An SEC spokesperson declined to comment “beyond the litigation release and the complaint, which is, literally, an actual case brought by the SEC.”

In a post on X after the complaint was filed, Musk called the SEC a “totally broken organization” that’s focusing “on s— like this when there are so many actual crimes that go unpunished.”

Musk is just a week away from having unparalleled influence in the White House, as President-elect Donald Trump’s second term begins on Jan. 20. Musk, who was a major financial backer of Trump in the latter stages of the campaign, is poised to lead an advisory group that will focus in part on reducing regulations, including those that affect Musk’s various companies.

U.S. President-elect Donald Trump and Elon Musk watch the launch of the sixth test flight of the SpaceX Starship rocket in Brownsville, Texas, on Nov. 19, 2024.

Brandon Bell | Via Reuters

In July, Trump vowed to fire SEC chairman Gary Gensler, whose term began in 2021 under President Joe Biden. After Trump’s election victory, Gensler announced that he would be resigning from his post instead. Trump plans to nominate Paul Atkins as the next chair of the SEC.

In a separate civil lawsuit concerning the Twitter deal, the Oklahoma Firefighters Pension and Retirement System sued Musk in 2022, accusing him of deliberately concealing his progressive investments in the social network and intent to buy the company. The pension fund’s attorneys argued that Musk, by failing to clearly disclose his investments, had influenced other shareholders’ decisions and put them at a disadvantage.

That case, Rasella v. Musk, was filed in April 2022 in a federal court in the Southern District of New York.

‘Unsuspecting public’

The SEC said in Tuesday’s complaint that Musk crossed the 5% ownership mark in his Twitter ownership in March 2022, and would have been required to disclose his holdings by March 24.

Rendered chart images
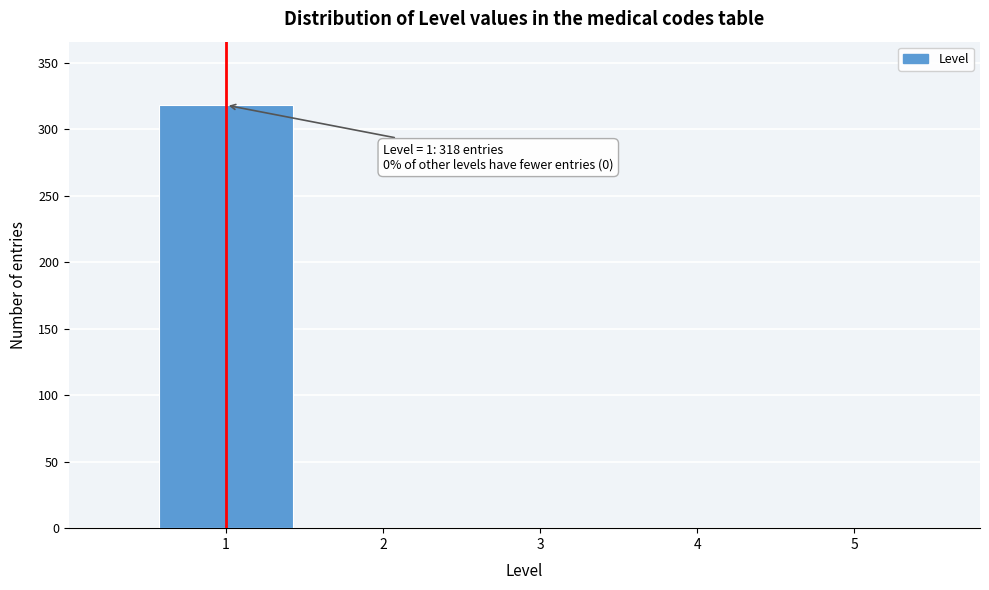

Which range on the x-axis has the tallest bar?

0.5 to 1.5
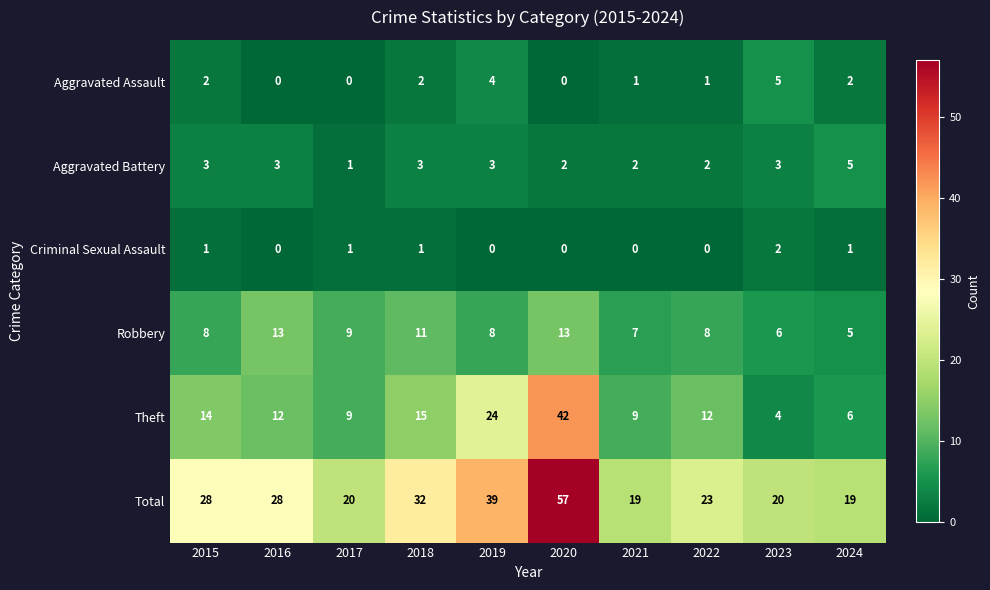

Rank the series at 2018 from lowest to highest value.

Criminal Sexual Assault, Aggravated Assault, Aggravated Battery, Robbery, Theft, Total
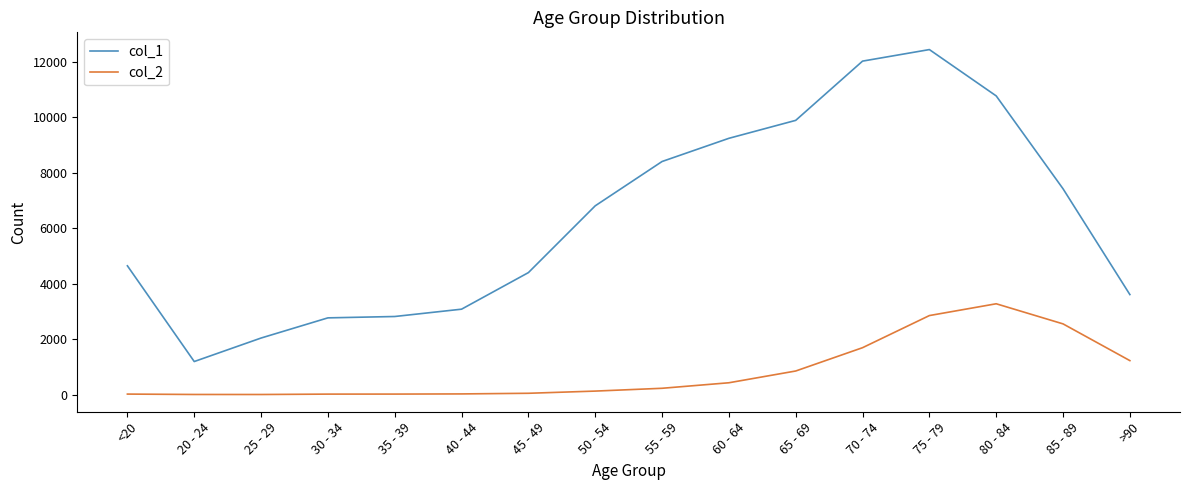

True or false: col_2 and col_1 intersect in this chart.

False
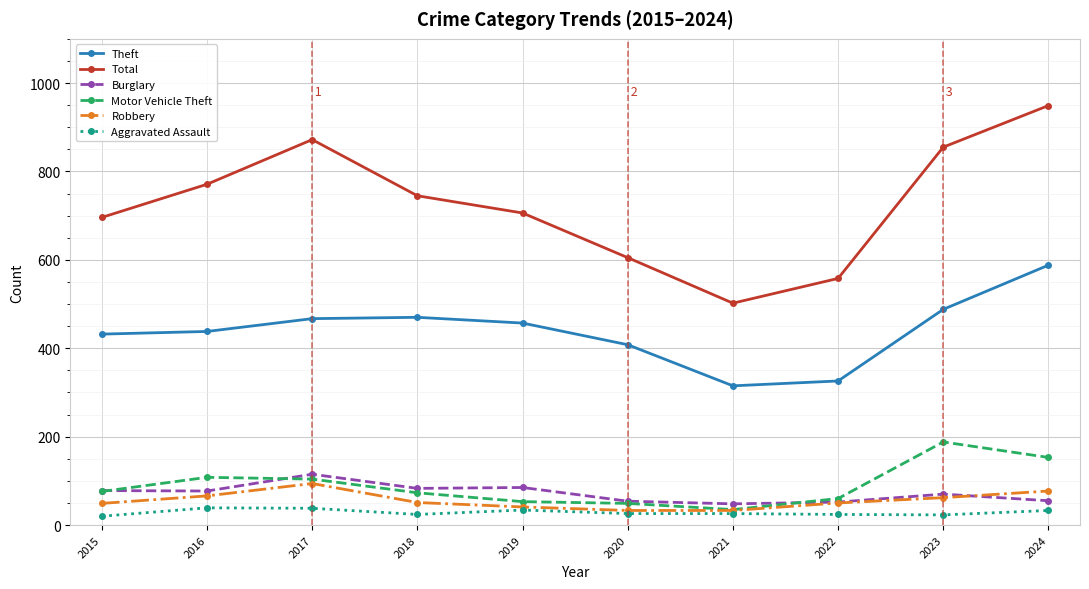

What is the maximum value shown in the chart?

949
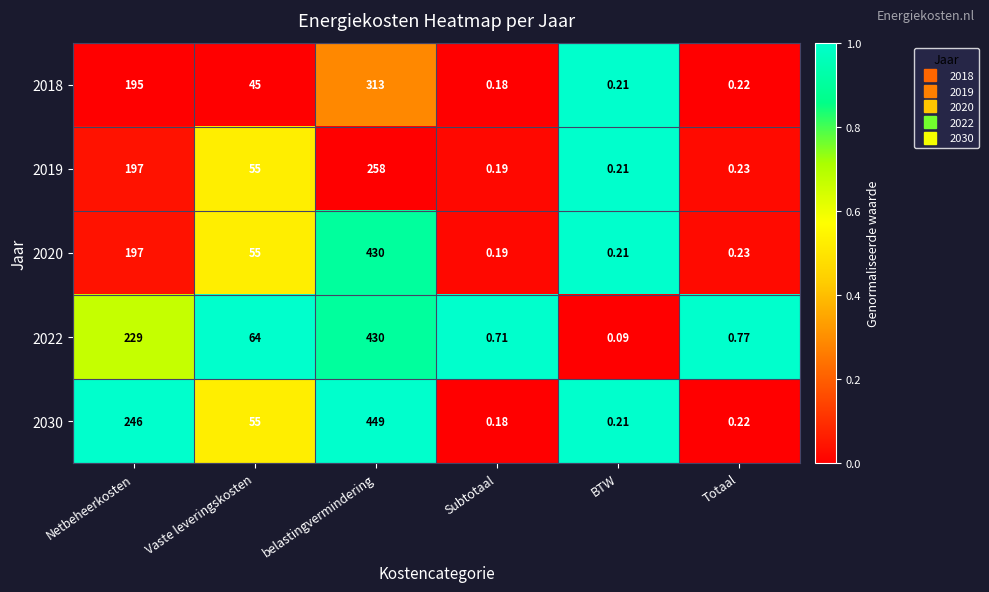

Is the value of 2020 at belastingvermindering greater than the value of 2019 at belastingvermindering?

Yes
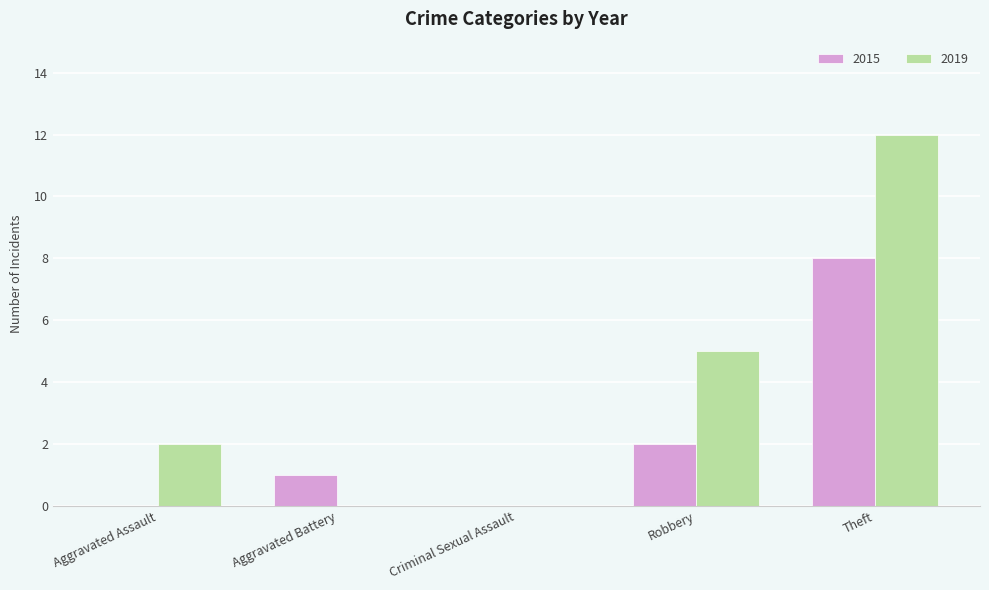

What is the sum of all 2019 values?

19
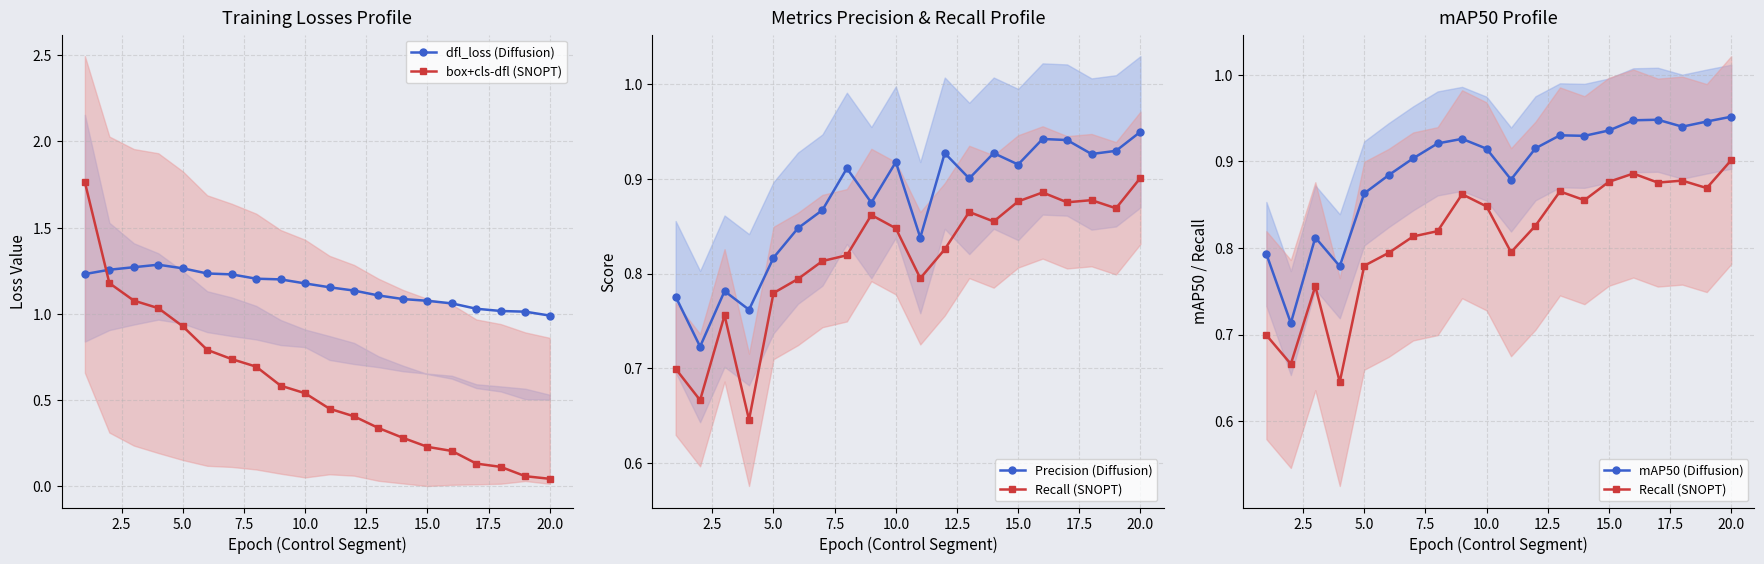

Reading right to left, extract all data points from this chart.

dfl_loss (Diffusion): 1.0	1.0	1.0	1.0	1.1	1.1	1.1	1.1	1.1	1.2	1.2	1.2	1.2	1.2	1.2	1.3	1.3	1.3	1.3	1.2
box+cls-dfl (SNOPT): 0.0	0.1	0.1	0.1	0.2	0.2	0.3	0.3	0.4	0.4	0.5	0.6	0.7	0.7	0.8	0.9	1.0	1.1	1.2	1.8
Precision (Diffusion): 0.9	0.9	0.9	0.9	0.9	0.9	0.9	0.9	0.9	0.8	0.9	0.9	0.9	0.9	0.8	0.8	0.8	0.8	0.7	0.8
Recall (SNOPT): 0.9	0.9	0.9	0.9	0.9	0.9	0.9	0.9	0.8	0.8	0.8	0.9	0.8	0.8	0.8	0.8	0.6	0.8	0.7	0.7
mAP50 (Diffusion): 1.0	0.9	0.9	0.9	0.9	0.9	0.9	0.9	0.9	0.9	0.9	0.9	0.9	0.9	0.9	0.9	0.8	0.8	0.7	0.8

What is being asked
Write out the entire passage above about the SEC complaint against Musk, word for word.

Solution to this exercise
An SEC spokesperson declined to comment “beyond the litigation release and the complaint, which is, literally, an actual case brought by the SEC.”

In a post on X after the complaint was filed, Musk called the SEC a “totally broken organization” that’s focusing “on s— like this when there are so many actual crimes that go unpunished.”

Musk is just a week away from having unparalleled influence in the White House, as President-elect Donald Trump’s second term begins on Jan. 20. Musk, who was a major financial backer of Trump in the latter stages of the campaign, is poised to lead an advisory group that will focus in part on reducing regulations, including those that affect Musk’s various companies.

U.S. President-elect Donald Trump and Elon Musk watch the launch of the sixth test flight of the SpaceX Starship rocket in Brownsville, Texas, on Nov. 19, 2024.

Brandon Bell | Via Reuters

In July, Trump vowed to fire SEC chairman Gary Gensler, whose term began in 2021 under President Joe Biden. After Trump’s election victory, Gensler announced that he would be resigning from his post instead. Trump plans to nominate Paul Atkins as the next chair of the SEC.

In a separate civil lawsuit concerning the Twitter deal, the Oklahoma Firefighters Pension and Retirement System sued Musk in 2022, accusing him of deliberately concealing his progressive investments in the social network and intent to buy the company. The pension fund’s attorneys argued that Musk, by failing to clearly disclose his investments, had influenced other shareholders’ decisions and put them at a disadvantage.

That case, Rasella v. Musk, was filed in April 2022 in a federal court in the Southern District of New York.

‘Unsuspecting public’

The SEC said in Tuesday’s complaint that Musk crossed the 5% ownership mark in his Twitter ownership in March 2022, and would have been required to disclose his holdings by March 24.